Original topic: flink cdc tidb 无法从checkpoint最新位置启动

| username: 消息终结者

[TiDB Usage Environment] Production Environment

[TiDB Version] v6.5.2

[Encountered Problem: Phenomenon and Impact]
Flink CDC TiDB cannot start from checkpoint or savepoint state

  1. The environment used is Alibaba Cloud Flink SQL mode
  2. Checkpoint and savepoint are managed by Alibaba Cloud Flink and stored in OSS
  3. The source table in TiDB has about 50 million rows of data
  4. The connector used is flink-connector-tidb-cdc-2.4.1.jar

Phenomenon
When restarting the Flink task for the second time, using the latest state recovery (i.e., checkpoint), after starting, the data volume still starts from the earliest position

Checkpoint data also exists

After starting, it still seems to be processing full data

Alibaba Cloud support investigation:


Has anyone encountered the same problem?

| username: Jellybean | Original post link

Logically, a connector that supports real-time incremental data read and write should have the basic functionality to read data from the checkpoint. You can check whether the latest version of the connector supports restarting from the checkpoint and whether additional configuration is needed to enable it.

| username: 大飞哥online | Original post link

I feel like I’m being given the runaround :rofl:

| username: xfworld | Original post link

Switching to a different mode might be better:
Use the official ticdc component to connect downstream to Kafka, and then connect to Flink, as shown in the diagram below:

tidb → tikv → ticdc → kafka → flink → N

Data change events are temporarily stored in Kafka, and Flink can easily consume and process them from Kafka.
ticdc will synchronize with PD’s TSO and track change states. You only need to manage the communication pipeline between ticdc and Kafka.

You can refer to this…


PS: flink-connector-tidb-cdc is a work of the Apache Flink CDC community, not the TiDB community…
If possible, see if there is an opportunity to improve it in the future…

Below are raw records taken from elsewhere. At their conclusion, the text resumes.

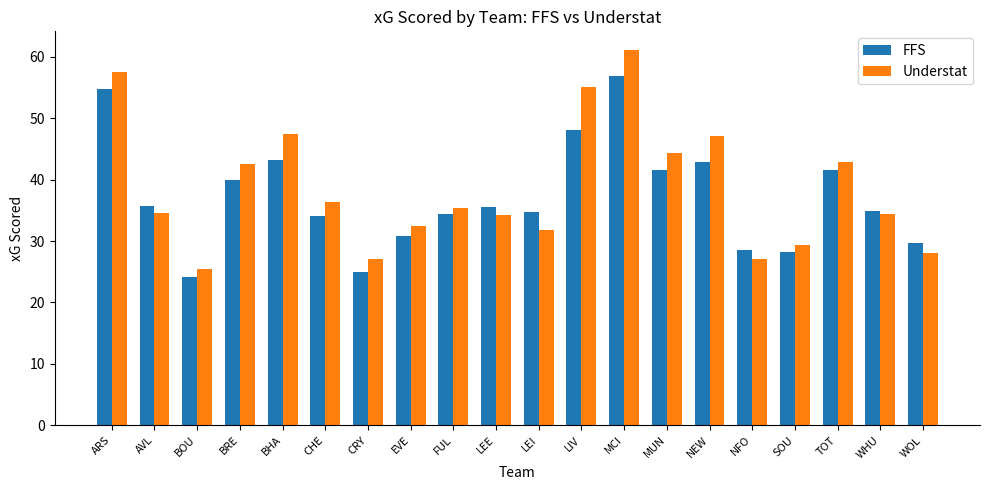

How many groups of bars are there?

20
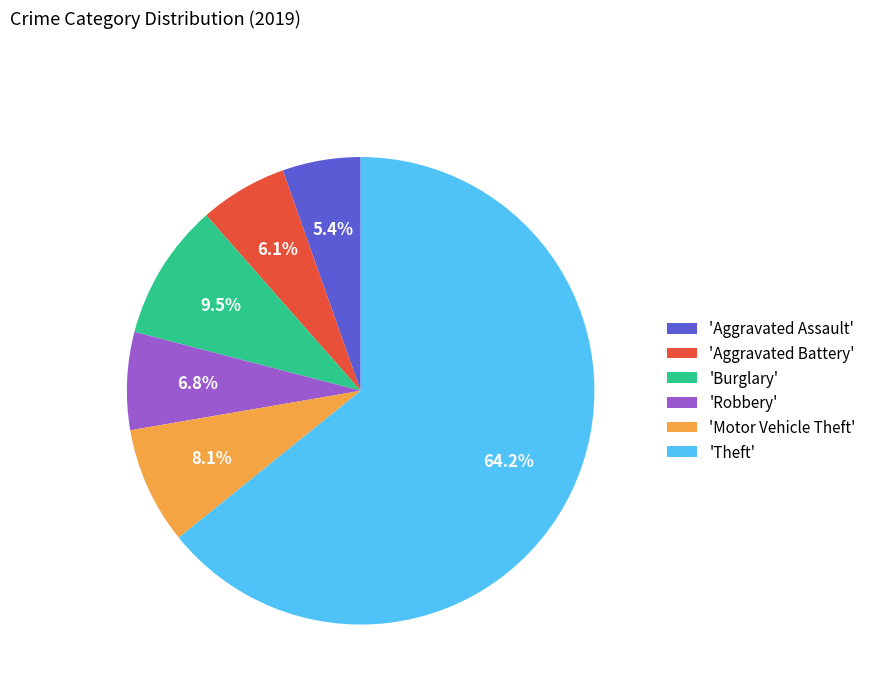

Which slice represents more than half of the pie?

'Theft'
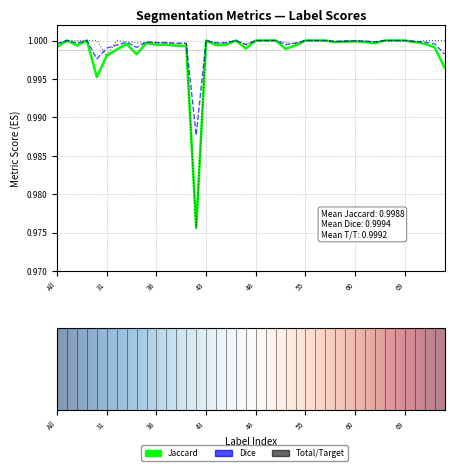

Which series changed the most between 36 and 37?

Jaccard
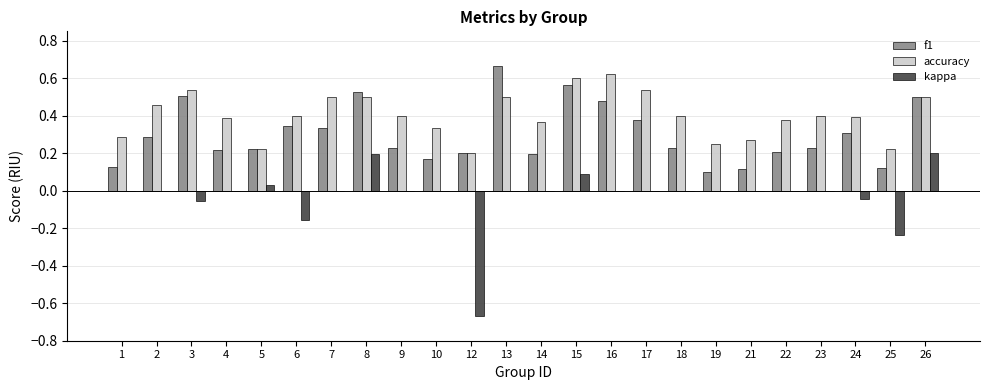

The value of f1 at 13 is 0.2. True or false?

False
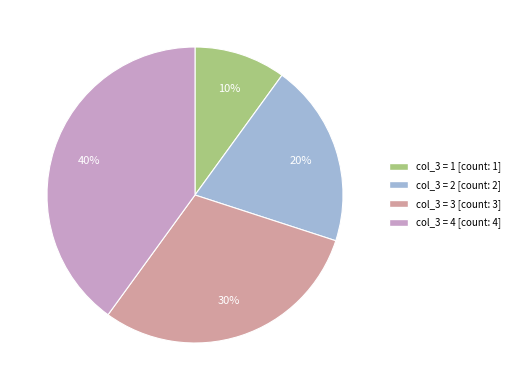

Is there any slice that represents more than half of the pie?

No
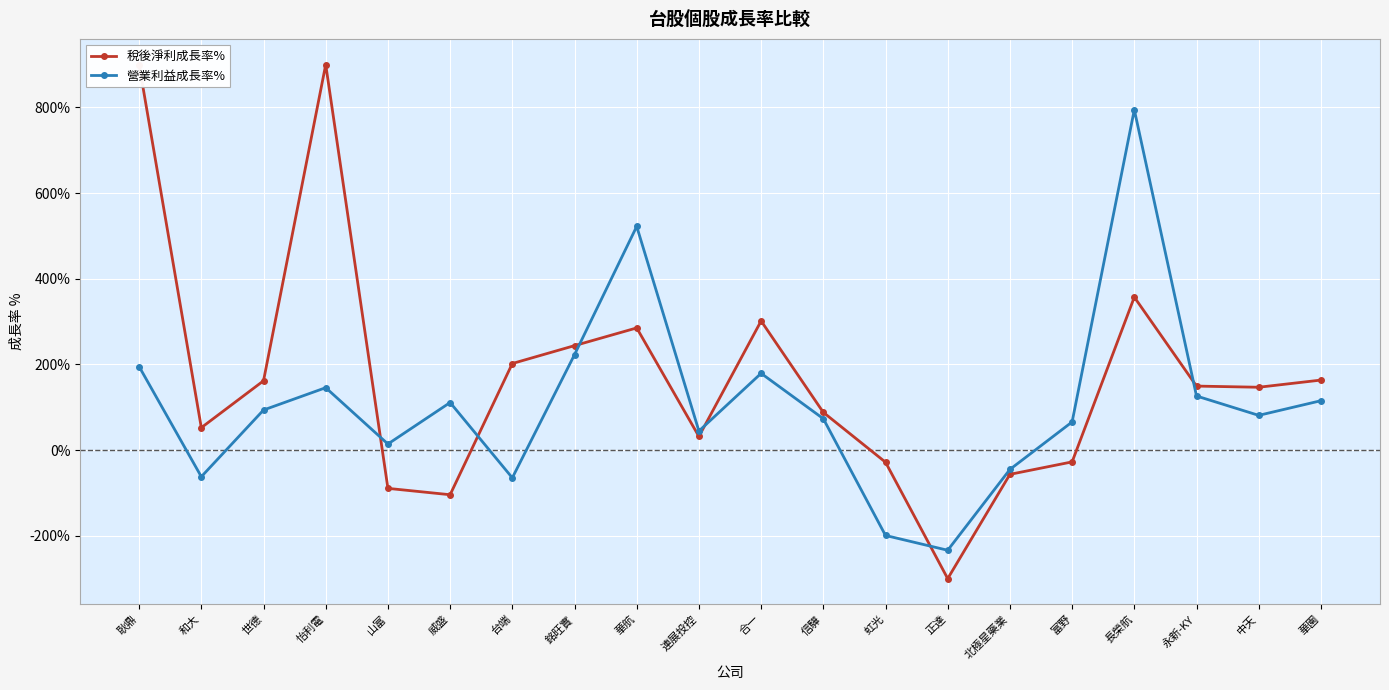

How many lines are shown in the chart?

2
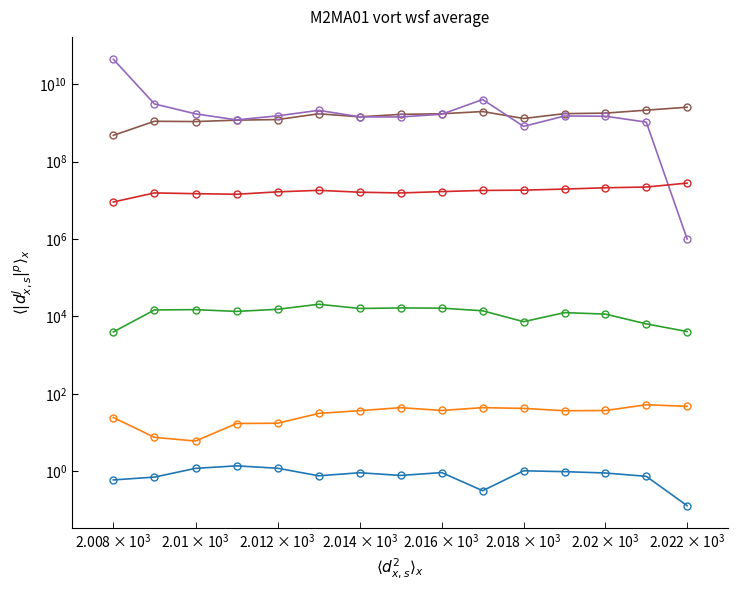

Reading left to right, what are all the values shown in this chart?

EnterpriseValue: 475000794.0	1097149503.9	1077347128.6	1173739546.0	1214191355.0	1711888380.1	1428867369.8	1655256346.5	1713055246.7	1956566086.4	1293610034.4	1726785939.3	1778382836.2	2123408960.0	2527541980.0
peRatio_abs: 43871542000.0	3072891864.9	1704206935.1	1192483311.0	1515528013.8	2100510354.9	1425939096.7	1416116328.3	1666733389.7	3997872714.2	809851888.3	1500100162.4	1479454458.4	1043654623.2	1000000.0
bookValuePerShare: 9041897.8	15504723.4	14819044.8	14321310.1	16517030.2	18076614.7	16171704.5	15467052.8	16769544.9	17979353.5	18261088.7	19499416.0	21068540.9	21984892.2	27786024.3
priceToSalesRatio: 3999.2	14775.1	15034.4	13529.0	15345.7	20684.4	16103.1	16624.2	16431.2	14044.0	7349.6	12583.9	11539.3	6443.1	4092.7
debtToAssets: 24.7	7.6	6.1	17.3	17.6	31.5	37.1	44.3	37.5	44.4	42.4	36.9	37.4	52.6	48.0
roic: 0.6	0.7	1.2	1.4	1.2	0.8	0.9	0.8	0.9	0.3	1.0	1.0	0.9	0.7	0.1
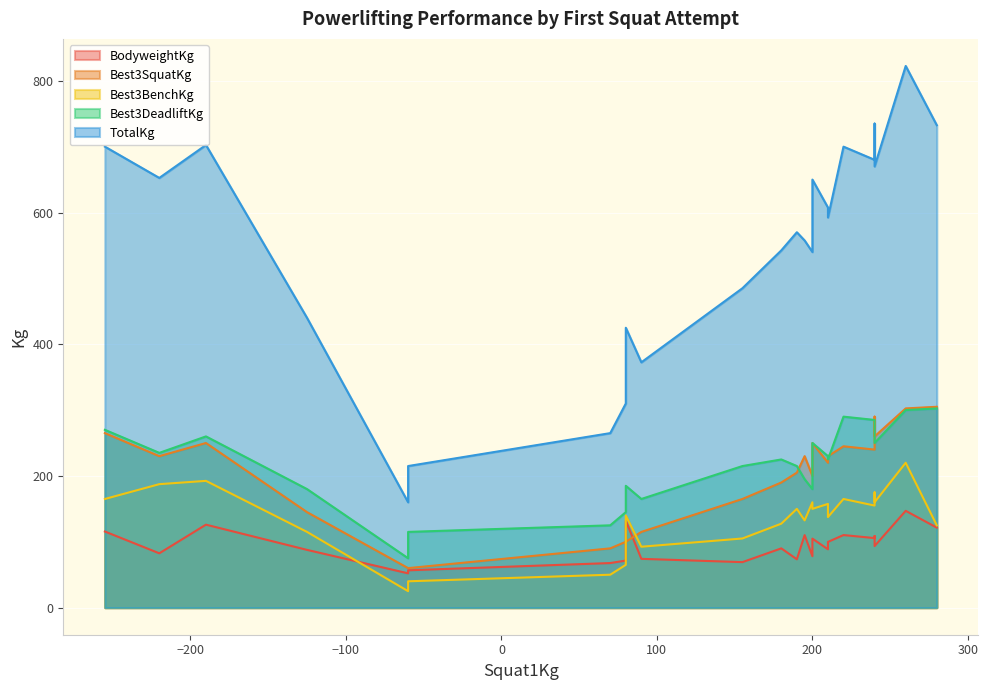

The value of Best3DeadliftKg at 14 is 478.2. True or false?

False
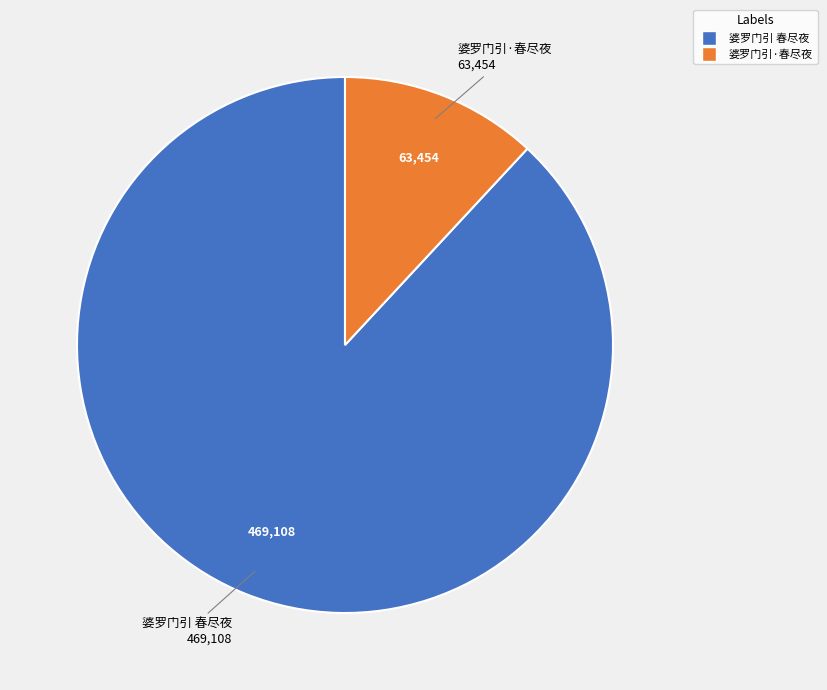

Which slice is the largest?

婆罗门引 春尽夜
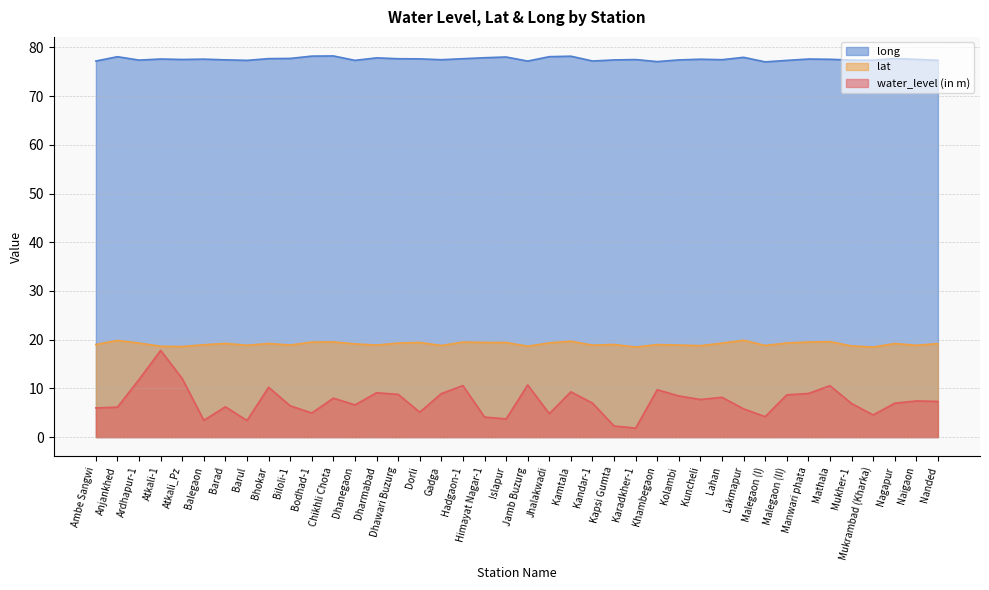

At which category does long reach its first local peak?

Anjankhed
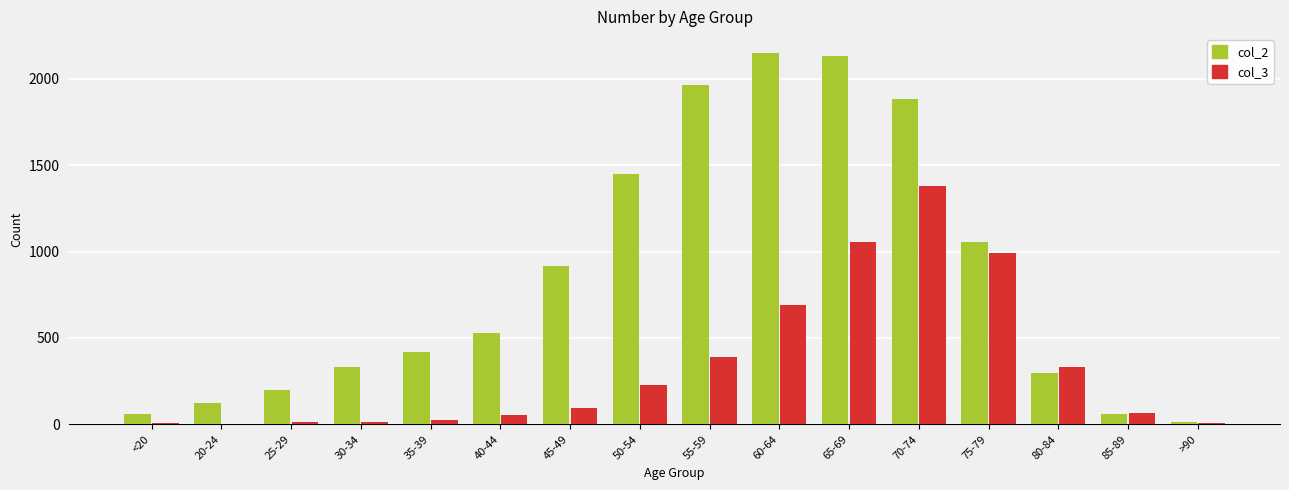

What is the maximum value shown in the chart?

2151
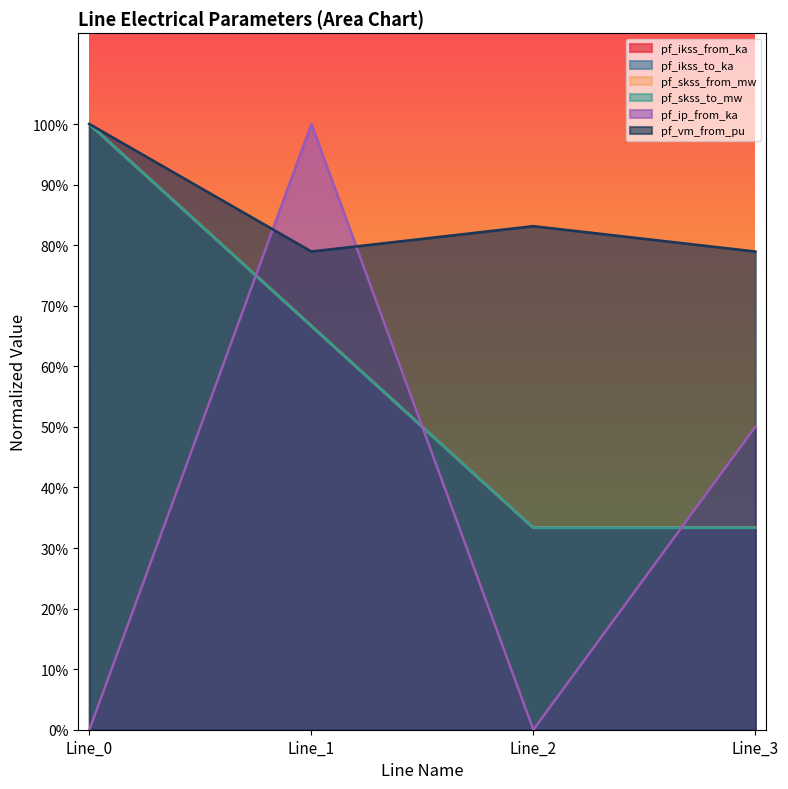

Where is pf_ikss_to_ka nearest to the value 0?

Line_2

| username: 消息终结者 | Original post link

If we integrate TiCDC, it will consume too many resources for the company and won’t be adopted :rofl:

The flink-connector-tidb-cdc we are using is already the latest version.

| username: 消息终结者 | Original post link

I am already using the latest connector version. I tried using a small table as the source, and after the first run, the target table data was cleared. When I restarted the task based on CK for the second time, the target table data was complete.

| username: xfworld | Original post link

Let Alibaba Cloud provide you with the commercial version of flink-connector-tidb-cdc service… :smirk: :slightly_smiling_face: :stuck_out_tongue_closed_eyes:

| username: andone | Original post link

Passing the blame to each other.